Jez veered the conversation. He could see Pavel was getting wound up. “I think the idea of letting the Moscow train go and taking the Leningrad train later has turned sour.”
Pavel considered. “Yes, waiting around town for two days could be dangerous. Although, we could watch for its approach from out of town and slip back here without being seen.”
“No, you al
lowed the Smersh men to live, so the whole area will be on red alert. The Moscow train is in the station and has a full head of steam. We wait, make sure it pulls away unhindered and then go to the colliery; we still have options there.”
They took the same road out of town that they’d just driven in on and about halfway across the waste ground they saw their Smersh friends. Jez looked at Pavel and grinned. “The little men haven’t got far,” he said.
“They’ve turned blue,” Pavel laughed.
With arms wrapped firmly around shoulders, Afanasiy and friend stared down at their feet and stumbled along looking miserable. Jez tucked himself into a gap in the wall of snow next to Pavel and let the men pass without being seen. “In this cold, that ear has got to be hurting,” Jez said when Afanasiy turned the corner out of sight.
They followed a set of railway tracks, stepping it out on the sleepers. At the colliery, a coal train with maybe thirty loaded wagons stood with the engine up front and building a head of steam. They waited and watched. Safety valves blew and a whistle sang out.

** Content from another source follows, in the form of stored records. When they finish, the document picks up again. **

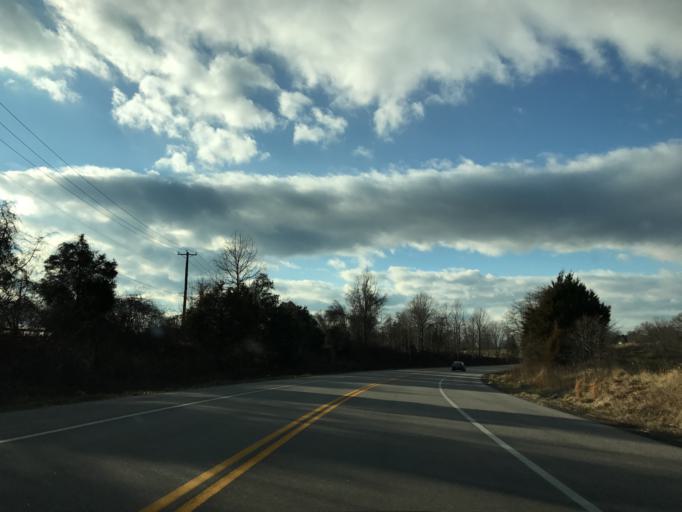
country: US
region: Maryland
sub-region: Cecil County
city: Rising Sun
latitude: 39.6625
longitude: -76.0118
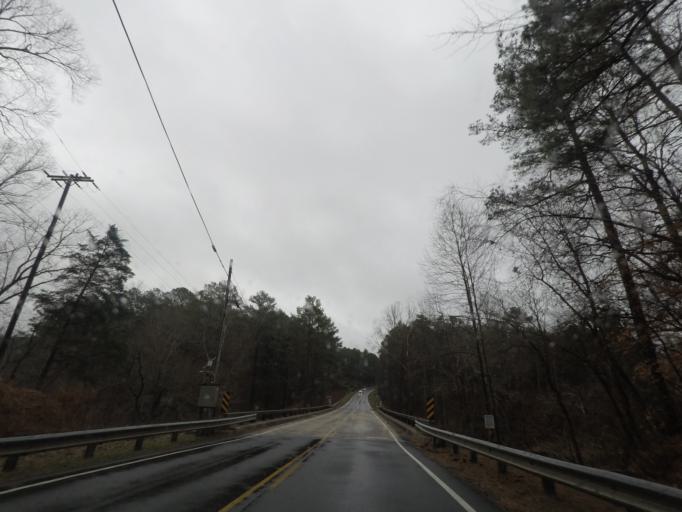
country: US
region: North Carolina
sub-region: Durham County
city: Durham
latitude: 36.0590
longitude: -78.9793
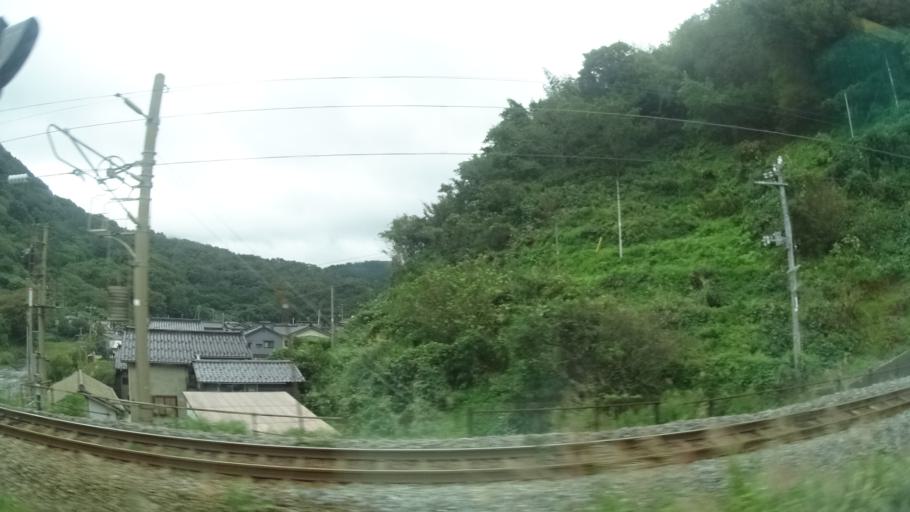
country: JP
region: Yamagata
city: Tsuruoka
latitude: 38.6717
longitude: 139.6188
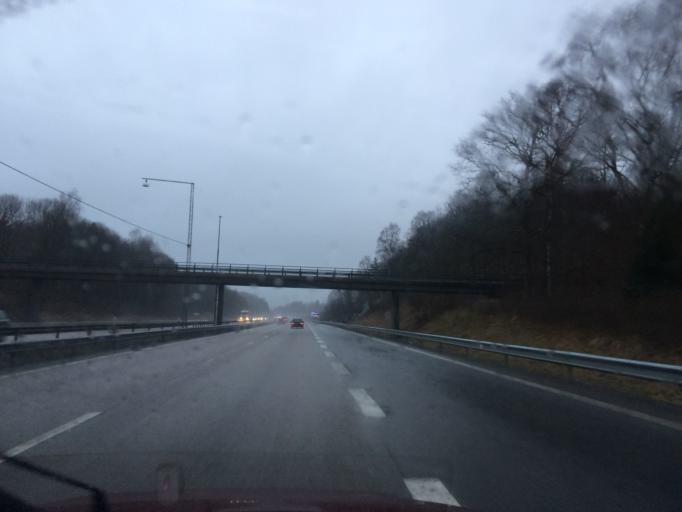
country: SE
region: Vaestra Goetaland
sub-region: Molndal
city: Lindome
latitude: 57.5782
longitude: 12.0613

“Come on. I don’t know its destination, but that is the way we go,” Jez said, as they hurried to the limits of the security fencing. “The last carriage is a guards wagon; if we can get on that, we’ll be away.”
“A guards wagon usually means a guard,” Pavel said.
“Don’t worry, you have ID.”
The steam engine puffed under load and for a minute looked like it might not move. But then, slowly, wheels turned in unison, steel screeched as metal tires ground on steel tracks, and wagons moved off at different speeds, pushing and bumping at the neighbor ahead. The train was on its way. The guards wagon came alongside and Jez pulled Pavel’s sleeve before lunging towards the three steps hanging from the back.
Easily making headway towards the ladder, Jez was relieved, until a soldier made an appearance. The young regular took a moment to take in what was going on and then snuggled the stock of his rifle into his shoulder and shouted, “Halt or I shoot!”